Sunday, November 8, 2009

NOT lost in translation

Is it coincidence that Mr. Bean presents himself nightly in this non-english speaking household...I think not!

Wednesday, November 4, 2009

The Real World

I am now staying with four other solo traveling women representing different countries at an intercultural space called Serydarth in the town of Casale Monferato, Piemonte, Italy. The exact terms and purpose of the living situation were unclear prior to my arrival, but I was pleasantly surprised once I got there. Coordinated and founded by the lovely Cristhian Scoranno,the home is run as an intercultural space inviting volunteers to stay (room and board) in exchange with giving back to the community in some way, whether it be language lessons, workshops, or just volunteering outside of the home. It is sort of a sustainable communal living experiment, and it seems to actually work in the most un-cultish way possible. It’s a great concept…..I assure you. I really lucked out with my roomettes, (and I think we all agree), I have learned a lot. Thank you girls, and of course grazie mille Cristhian!!!

On Wednesday I will be giving a talk on exotic plants at the Piccolo Spazio Interculturale. Check out more about the lecture and Cristhian’s Serydarth vision at: http://serydarth.wordpress.com/

Venice IS breathtaking, but don’t eat bread in front of poor people, please.

Stored records:
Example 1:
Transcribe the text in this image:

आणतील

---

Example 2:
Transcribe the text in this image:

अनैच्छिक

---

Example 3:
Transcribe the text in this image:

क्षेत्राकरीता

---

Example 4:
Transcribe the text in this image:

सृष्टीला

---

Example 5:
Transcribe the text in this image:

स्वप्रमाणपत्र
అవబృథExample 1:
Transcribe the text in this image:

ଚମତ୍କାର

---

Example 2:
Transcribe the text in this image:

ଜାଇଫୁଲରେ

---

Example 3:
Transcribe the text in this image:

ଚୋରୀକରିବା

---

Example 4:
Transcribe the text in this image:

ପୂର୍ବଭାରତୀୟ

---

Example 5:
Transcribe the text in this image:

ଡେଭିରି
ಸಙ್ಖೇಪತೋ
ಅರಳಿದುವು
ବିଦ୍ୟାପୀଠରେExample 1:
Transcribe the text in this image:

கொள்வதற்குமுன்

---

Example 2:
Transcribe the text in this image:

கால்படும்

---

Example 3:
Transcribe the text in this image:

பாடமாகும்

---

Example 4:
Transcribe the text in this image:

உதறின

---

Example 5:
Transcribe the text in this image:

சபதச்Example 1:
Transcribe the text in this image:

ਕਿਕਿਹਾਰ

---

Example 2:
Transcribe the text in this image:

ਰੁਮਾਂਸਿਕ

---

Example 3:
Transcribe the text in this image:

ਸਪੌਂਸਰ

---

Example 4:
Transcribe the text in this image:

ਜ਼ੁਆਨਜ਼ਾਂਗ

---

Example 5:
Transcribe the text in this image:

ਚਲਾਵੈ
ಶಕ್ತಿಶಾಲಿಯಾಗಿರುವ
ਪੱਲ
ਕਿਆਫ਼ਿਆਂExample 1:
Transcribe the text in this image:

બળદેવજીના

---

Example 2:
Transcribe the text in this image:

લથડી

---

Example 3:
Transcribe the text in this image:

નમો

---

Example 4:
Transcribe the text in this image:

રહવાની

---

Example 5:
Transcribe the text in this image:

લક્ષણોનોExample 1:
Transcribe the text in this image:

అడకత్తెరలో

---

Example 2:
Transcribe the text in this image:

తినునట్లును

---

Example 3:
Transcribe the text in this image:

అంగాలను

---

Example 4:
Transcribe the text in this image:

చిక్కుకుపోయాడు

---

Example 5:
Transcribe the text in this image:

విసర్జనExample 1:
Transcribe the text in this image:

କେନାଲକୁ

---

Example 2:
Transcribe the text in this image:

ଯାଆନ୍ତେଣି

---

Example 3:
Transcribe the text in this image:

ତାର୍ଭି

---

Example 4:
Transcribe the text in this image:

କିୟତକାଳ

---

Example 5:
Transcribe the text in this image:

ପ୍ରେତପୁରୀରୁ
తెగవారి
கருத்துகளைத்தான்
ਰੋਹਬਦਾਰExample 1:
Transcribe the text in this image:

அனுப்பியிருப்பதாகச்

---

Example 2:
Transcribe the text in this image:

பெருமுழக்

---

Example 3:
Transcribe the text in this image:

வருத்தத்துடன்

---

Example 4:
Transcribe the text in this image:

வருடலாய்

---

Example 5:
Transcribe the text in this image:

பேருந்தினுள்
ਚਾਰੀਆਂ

_Tasks to complete_.
(1) Translate this sentence from the Italy travel blog into Spanish: "On Wednesday I will be giving a talk on exotic plants at the Piccolo Spazio Interculturale."
(2) Please carry on the Italy travel blog after its last line, with a short new entry in the same voice.

_Answers for the tasks_.
(1) El miércoles daré una charla sobre plantas exóticas en el Piccolo Spazio Interculturale.

(2)
Venice is a walking city; full of such beauty the air seems romantic. I took advantage of the exercise, and had an unconventional trip that lacked amore, but was filled with inspiration. Looking around the piazzas you find everyone with a map in hand attempting to navigate the narrow passages and canal crossings. I opted to abandon the guide and just roam, discovering empty churches and neighborhoods filled with locals during my daily expeditions. My visit was during the 53rd International Biennale, and I often ran into exhibits outside of the main museums that I would not have found otherwise because of this wanderlust. This escape from the crows of tourists surrounding the main attractions was enjoyable.

The biennale gave opportunity to remove your self from the picture takers and smoochers of the city, providing space to reflect. Every two years popular contemporary artists are represented by country throughout the city, with a larger themed exhibit, this year titled Making Worlds, showcasing pieces collectively at the Giardidni, and Arsenale. The contrast of contemporary art and classic architecture, painting, and sculpture gave balance to

the spaces. This unusual presentation brought new life to the frescoes and rooms that hadn’t been inhabited in ages. It was really an experience beyond just entering a museum that unveiled alternative approach to observing art, and allowed you visualize the dramatic differences in style and thought throughout the ages.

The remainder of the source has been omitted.